- _How to complete this task_
Could you copy the source text from every record below word for word, leaving the pictures out of your answer?

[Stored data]
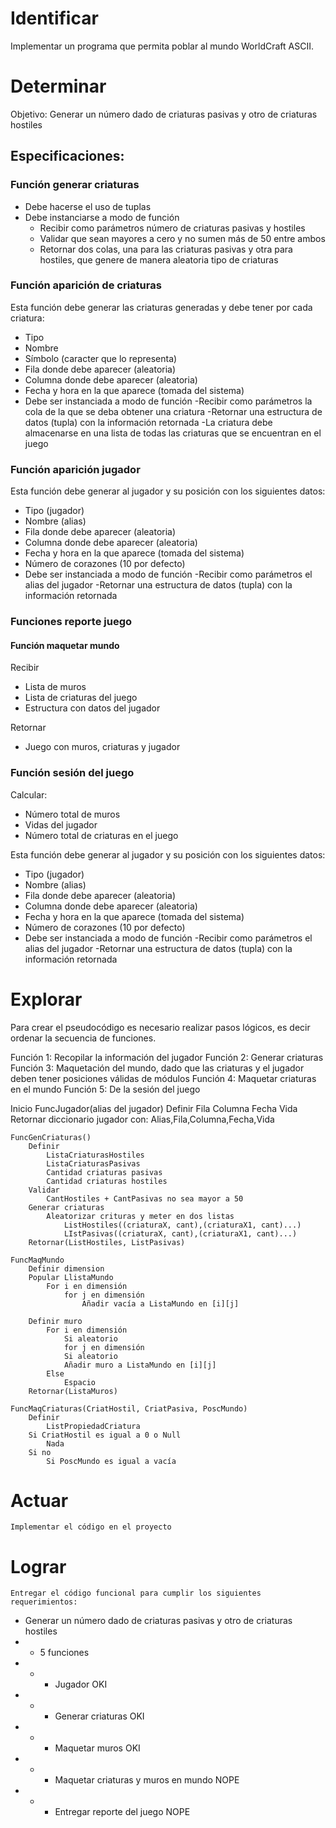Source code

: # Identificar

Implementar un programa que permita poblar
al mundo WorldCraft ASCII.

# Determinar

Objetivo: Generar un número dado de criaturas pasivas y otro de criaturas hostiles

## Especificaciones:

### Función generar criaturas
- Debe hacerse el uso de tuplas
- Debe instanciarse a modo de función
    - Recibir como parámetros número de criaturas pasivas y hostiles
    - Validar que sean mayores a cero y no sumen más de 50 entre ambos
    - Retornar dos colas, una para las criaturas pasivas y otra para hostiles, que genere de manera aleatoria tipo de criaturas

### Función aparición de criaturas

Esta función debe generar las criaturas generadas y debe tener por cada criatura:
- Tipo
- Nombre
- Símbolo (caracter que lo representa)
- Fila donde debe aparecer (aleatoria)
- Columna donde debe aparecer (aleatoria)
- Fecha y hora en la que aparece (tomada del sistema) 
- Debe ser instanciada a modo de función
    -Recibir como parámetros la cola de la que se deba obtener una criatura
    -Retornar una estructura de datos (tupla) con la información retornada
    -La criatura debe almacenarse en una lista de todas las criaturas que se encuentran en el juego

### Función aparición jugador

Esta función debe generar al jugador y su posición con los siguientes datos:
- Tipo (jugador)
- Nombre (alias)
- Fila donde debe aparecer (aleatoria)
- Columna donde debe aparecer (aleatoria)
- Fecha y hora en la que aparece (tomada del sistema) 
- Número de corazones (10 por defecto)
- Debe ser instanciada a modo de función
    -Recibir como parámetros el alias del jugador
    -Retornar una estructura de datos (tupla) con la información retornada

### Funciones reporte juego

#### Función maquetar mundo

Recibir
- Lista de muros
- Lista de criaturas del juego
- Estructura con datos del jugador

Retornar
- Juego con muros, criaturas y jugador

### Función sesión del juego

Calcular:
- Número total de muros
- Vidas del jugador
- Número total de criaturas en el juego

Esta función debe generar al jugador y su posición con los siguientes datos:
- Tipo (jugador)
- Nombre (alias)
- Fila donde debe aparecer (aleatoria)
- Columna donde debe aparecer (aleatoria)
- Fecha y hora en la que aparece (tomada del sistema) 
- Número de corazones (10 por defecto)
- Debe ser instanciada a modo de función
    -Recibir como parámetros el alias del jugador
    -Retornar una estructura de datos (tupla) con la información retornada

# Explorar

Para crear el pseudocódigo es necesario realizar pasos lógicos, es decir ordenar la
secuencia de funciones.

Función 1: Recopilar la información del jugador
Función 2: Generar criaturas
Función 3: Maquetación del mundo, dado que las criaturas y el jugador deben tener posiciones válidas de módulos
Función 4: Maquetar criaturas en el mundo
Función 5: De la sesión del juego

Inicio
    FuncJugador(alias del jugador)
        Definir
            Fila
            Columna
            Fecha
            Vida
        Retornar diccionario jugador con: Alias,Fila,Columna,Fecha,Vida

    FuncGenCriaturas()
        Definir
            ListaCriaturasHostiles
            ListaCriaturasPasivas
            Cantidad criaturas pasivas
            Cantidad criaturas hostiles
        Validar
            CantHostiles + CantPasivas no sea mayor a 50
        Generar criaturas
            Aleatorizar crituras y meter en dos listas
                ListHostiles((criaturaX, cant),(criaturaX1, cant)...)
                LIstPasivas((criaturaX, cant),(criaturaX1, cant)...)
        Retornar(ListHostiles, ListPasivas)

    FuncMaqMundo
        Definir dimension
        Popular LlistaMundo
            For i en dimensión
                for j en dimensión
                    Añadir vacía a ListaMundo en [i][j]

        Definir muro
            For i en dimensión
                Si aleatorio
                for j en dimensión
                Si aleatorio
                Añadir muro a ListaMundo en [i][j]
            Else
                Espacio
        Retornar(ListaMuros)

    FuncMaqCriaturas(CriatHostil, CriatPasiva, PoscMundo)
        Definir
            ListPropiedadCriatura
        Si CriatHostil es igual a 0 o Null
            Nada
        Si no
            Si PoscMundo es igual a vacía

# Actuar

    Implementar el código en el proyecto

# Lograr

    Entregar el código funcional para cumplir los siguientes requerimientos:
- Generar un número dado de criaturas pasivas y otro de criaturas hostiles
- - 5 funciones
- - - Jugador OKI
- - - Generar criaturas OKI
- - - Maquetar muros OKI
- - - Maquetar criaturas y muros en mundo NOPE
- - - Entregar reporte del juego NOPE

- _Exercise response_
Source code

: # Identificar

Implementar un programa que permita poblar
al mundo WorldCraft ASCII.

# Determinar

Objetivo: Generar un número dado de criaturas pasivas y otro de criaturas hostiles

## Especificaciones:

### Función generar criaturas
- Debe hacerse el uso de tuplas
- Debe instanciarse a modo de función
    - Recibir como parámetros número de criaturas pasivas y hostiles
    - Validar que sean mayores a cero y no sumen más de 50 entre ambos
    - Retornar dos colas, una para las criaturas pasivas y otra para hostiles, que genere de manera aleatoria tipo de criaturas

### Función aparición de criaturas

Esta función debe generar las criaturas generadas y debe tener por cada criatura:
- Tipo
- Nombre
- Símbolo (caracter que lo representa)
- Fila donde debe aparecer (aleatoria)
- Columna donde debe aparecer (aleatoria)
- Fecha y hora en la que aparece (tomada del sistema) 
- Debe ser instanciada a modo de función
    -Recibir como parámetros la cola de la que se deba obtener una criatura
    -Retornar una estructura de datos (tupla) con la información retornada
    -La criatura debe almacenarse en una lista de todas las criaturas que se encuentran en el juego

### Función aparición jugador

Esta función debe generar al jugador y su posición con los siguientes datos:
- Tipo (jugador)
- Nombre (alias)
- Fila donde debe aparecer (aleatoria)
- Columna donde debe aparecer (aleatoria)
- Fecha y hora en la que aparece (tomada del sistema) 
- Número de corazones (10 por defecto)
- Debe ser instanciada a modo de función
    -Recibir como parámetros el alias del jugador
    -Retornar una estructura de datos (tupla) con la información retornada

### Funciones reporte juego

#### Función maquetar mundo

Recibir
- Lista de muros
- Lista de criaturas del juego
- Estructura con datos del jugador

Retornar
- Juego con muros, criaturas y jugador

### Función sesión del juego

Calcular:
- Número total de muros
- Vidas del jugador
- Número total de criaturas en el juego

Esta función debe generar al jugador y su posición con los siguientes datos:
- Tipo (jugador)
- Nombre (alias)
- Fila donde debe aparecer (aleatoria)
- Columna donde debe aparecer (aleatoria)
- Fecha y hora en la que aparece (tomada del sistema) 
- Número de corazones (10 por defecto)
- Debe ser instanciada a modo de función
    -Recibir como parámetros el alias del jugador
    -Retornar una estructura de datos (tupla) con la información retornada

# Explorar

Para crear el pseudocódigo es necesario realizar pasos lógicos, es decir ordenar la
secuencia de funciones.

Función 1: Recopilar la información del jugador
Función 2: Generar criaturas
Función 3: Maquetación del mundo, dado que las criaturas y el jugador deben tener posiciones válidas de módulos
Función 4: Maquetar criaturas en el mundo
Función 5: De la sesión del juego

Inicio
    FuncJugador(alias del jugador)
        Definir
            Fila
            Columna
            Fecha
            Vida
        Retornar diccionario jugador con: Alias,Fila,Columna,Fecha,Vida

    FuncGenCriaturas()
        Definir
            ListaCriaturasHostiles
            ListaCriaturasPasivas
            Cantidad criaturas pasivas
            Cantidad criaturas hostiles
        Validar
            CantHostiles + CantPasivas no sea mayor a 50
        Generar criaturas
            Aleatorizar crituras y meter en dos listas
                ListHostiles((criaturaX, cant),(criaturaX1, cant)...)
                LIstPasivas((criaturaX, cant),(criaturaX1, cant)...)
        Retornar(ListHostiles, ListPasivas)

    FuncMaqMundo
        Definir dimension
        Popular LlistaMundo
            For i en dimensión
                for j en dimensión
                    Añadir vacía a ListaMundo en [i][j]

        Definir muro
            For i en dimensión
                Si aleatorio
                for j en dimensión
                Si aleatorio
                Añadir muro a ListaMundo en [i][j]
            Else
                Espacio
        Retornar(ListaMuros)

    FuncMaqCriaturas(CriatHostil, CriatPasiva, PoscMundo)
        Definir
            ListPropiedadCriatura
        Si CriatHostil es igual a 0 o Null
            Nada
        Si no
            Si PoscMundo es igual a vacía

# Actuar

    Implementar el código en el proyecto

# Lograr

    Entregar el código funcional para cumplir los siguientes requerimientos:
- Generar un número dado de criaturas pasivas y otro de criaturas hostiles
- - 5 funciones
- - - Jugador OKI
- - - Generar criaturas OKI
- - - Maquetar muros OKI
- - - Maquetar criaturas y muros en mundo NOPE
- - - Entregar reporte del juego NOPE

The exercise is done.